RSC: You wrote one of your Masters theses on early Roman persecution. Can you tell us what you found there?
Dr. Blumell: In late antiquity there are a lot of grand stories about Christian persecution usually beginning with Nero and climaxing with Diocletian in the beginning of the 4th century A.D. A theology of persecution arises and evolves. So I was interested in the earliest persecutions mainly from Nero to Hadrian. While later sources tell us about the persecution that went on, when you look at the primary sources that speak about persecution you find that there is not that much going on. The point is to reexamine the primary sources like Tacitus, Letters from Pliny and Trajan, Eusebius, proconsuls in Asia Minor. What I realized is that early persecution is in a localized setting. Definitely nothing empire-wide at first. Under Nero it was only in Rome. Really the first empire-wide persecution that can be found is under Decius around A.D. 250. So we can't use the later sources to retroject what happened in earlier Christianity. Of course persecution happened and it was difficult but it wasn't as organized and as systematic and as widespread as is generally thought based on a reading of later sources.
RSC: But Pliny was pretty early and that seemed to be empire wide, right?
Dr. Blumell: Yes, Pliny is early, he writes around A.D. 112–113.
RSC: And Trajan replies that if you find Christians then to kill them.
Dr. Blumell: Well, Trajan says that if you find them then try them. But he also said that if they deny it, even if they were once Christian, then there is no crime. In that correspondence we see that even the Roman authorities were not really sure why they were going after these people.
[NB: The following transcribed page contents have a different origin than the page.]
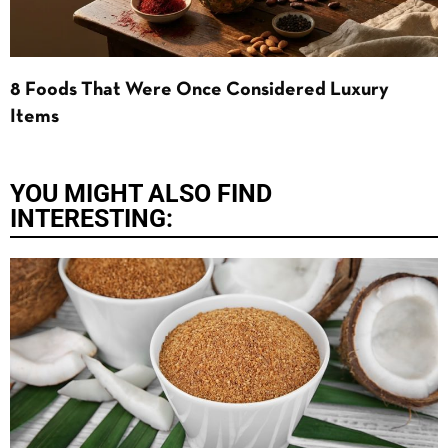
8 Foods That Were Once Considered Luxury
Items
YOU MIGHT ALSO FIND
INTERESTING: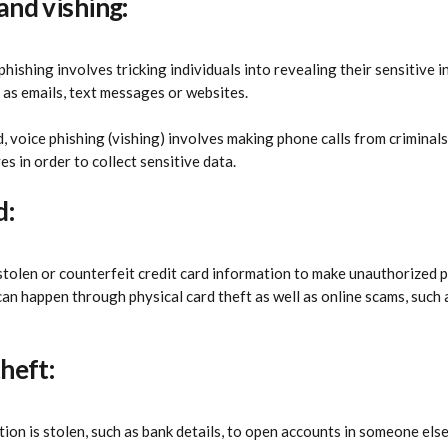
and vishing:
phishing involves tricking individuals into revealing their sensitive
 as emails, text messages or websites.
, voice phishing (vishing) involves making phone calls from criminals
s in order to collect sensitive data.
d:
 stolen or counterfeit credit card information to make unauthorized 
an happen through physical card theft as well as online scams, such 
theft:
ion is stolen, such as bank details, to open accounts in someone else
Pliny has no problem getting rid of Christians who are obstinate in their faith and won't recant. So he gets rid of them. But people who deny they were ever Christian and who make a libation are fine. But what troubled Pliny in this letter is this third group of people who were once Christians but said that they weren't anymore. So Pliny is asking what to do with those people. Do we punish them simply because they were once Christians? Do we punish them for the supposed Christian abominations—there were all these stories floating around about Christians being cannibals and incestuous. So Pliny doesn't know what these people are doing wrong and why he is punishing them. Trajan never actually says what they are doing wrong. They're Christians. But if they said that they were no longer Christians than they weren't punished. So I think we can see that rumors about a group leads to persecution. Perhaps one day I will compare early Anti-Christian polemic with early nineteenth century anti-Mormon polemic since I think some interesting parallels could be found.